Durch wessen Schuld fehlen in Lichtenberg 3.263 Schulplätze?

In der Antwort auf die Große Anfrage der AfD (DS/0855/VIII) benannte das Bezirksamt Lichtenberg die Verantwortlichkeit folgender, an der „Schulentwicklungsplanung“ beteiligten Institutionen:

  • Bezirksamt, Schul- und Sportamt,
  • Bezirksschulbeirat (Vorsitzender und drei Stellvertreter),
  • Bezirkselternausschuss (Vorsitzender und drei Stellvertreter),
  • Bezirksschülerausschuss (Vorsitzender),
  • Schulaufsicht – Außenstelle Lichtenberg der Senatsverwaltung für Bildung, Jugend und Familie (Leiter),
  • Personalrat der Lehrer und Erzieher
  • Vertreter der Grundschulen
  • Vertreter der Förderzentren
  • Vertreter der Sekundarschulen
  • Vertreter der Gymnasien
  • Vorsitzende des Hauptausschusses der BVV
  • Vorsitzender des Ausschuss Schule und Sport der BVV
  • Fraktion DIE LINKE (Ausschussmitglied)
  • Fraktion der SPD (Ausschussmitglied)
  • Fraktion der CDU (Ausschussmitglied)
  • Fraktion BÜNDNIS 90/DIE GRÜNEN (Ausschussmitglied)
  • Fraktion der PIRATEN (Ausschussmitglied)

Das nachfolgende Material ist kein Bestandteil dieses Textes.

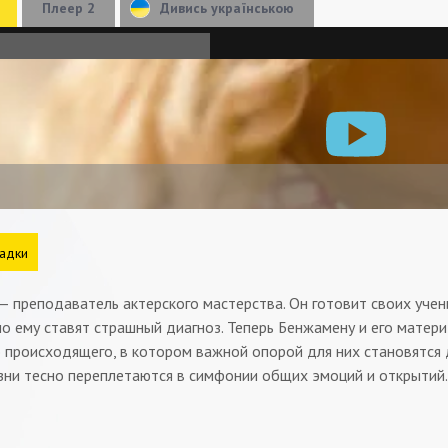
Плеер 2
Дивись українською
адки
 преподаватель актерского мастерства. Он готовит своих учен
о ему ставят страшный диагноз. Теперь Бенжамену и его матер
 происходящего, в котором важной опорой для них становятся д
зни тесно переплетаются в симфонии общих эмоций и открытий.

Die Verantwortlichen hatten den Schulplatzmangel erkannt und gegengesteuert. Die Masseneinwanderung machte dies jedoch zunichte. Zwischen September 2015 bis zum Juli 2017 wurden in Lichtenberg 3.500 Schulplätze für die Kinder der Teilnehmer der „Flüchtlingswelle“ geschaffen.

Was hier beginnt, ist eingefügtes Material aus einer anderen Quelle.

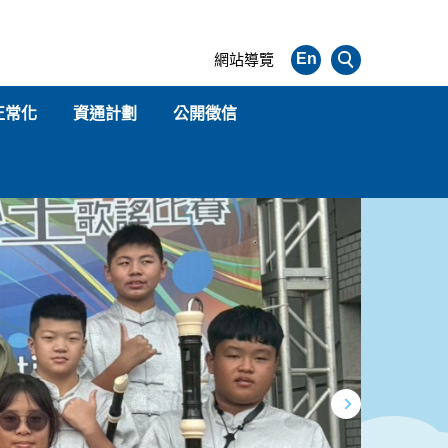
En
網站導覽
正常化
資通計劃
公開徵信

Die vollständige Anfrage und die Antwort lesen Sie hier:

Warum fehlen in Lichtenberg 3.263 Schulplätze?

Große Anfrage (DS/0855/VIII) eingereicht von: Fraktion AfD

Einleitung des Fragestellers:

In Lichtenberg fehlen 3.263 Schulplätze* für das Schuljahr 2018/2019. Dies geht hervor aus dem „Entwurf des Schulentwicklungsplans für den Bezirk Lichtenberg für die Schuljahre 2017/2018-2023/2024“ des Bezirksamts Lichtenberg. Der vorherige Schulentwicklungsplan war der „Schulentwicklungsplan für den Bezirk Lichtenberg für die Jahre 2014/2015 bis 2017/2018“, Stand März 2015. Das Bezirksamt legte darin die Prognosen der Senatsverwaltung zugrunde und ging von einem Schülerzuwachs von 6.200 Schülern auf 26.300 Schülern für das Schuljahr 2018/2019.aus. Dies entspricht der tatsächlichen Schülerzahl.* Die vorliegende Große Anfrage soll ermitteln helfen, warum das Bezirksamt trotz Kenntnis der Prognosen die Krise derart anwachsen ließ.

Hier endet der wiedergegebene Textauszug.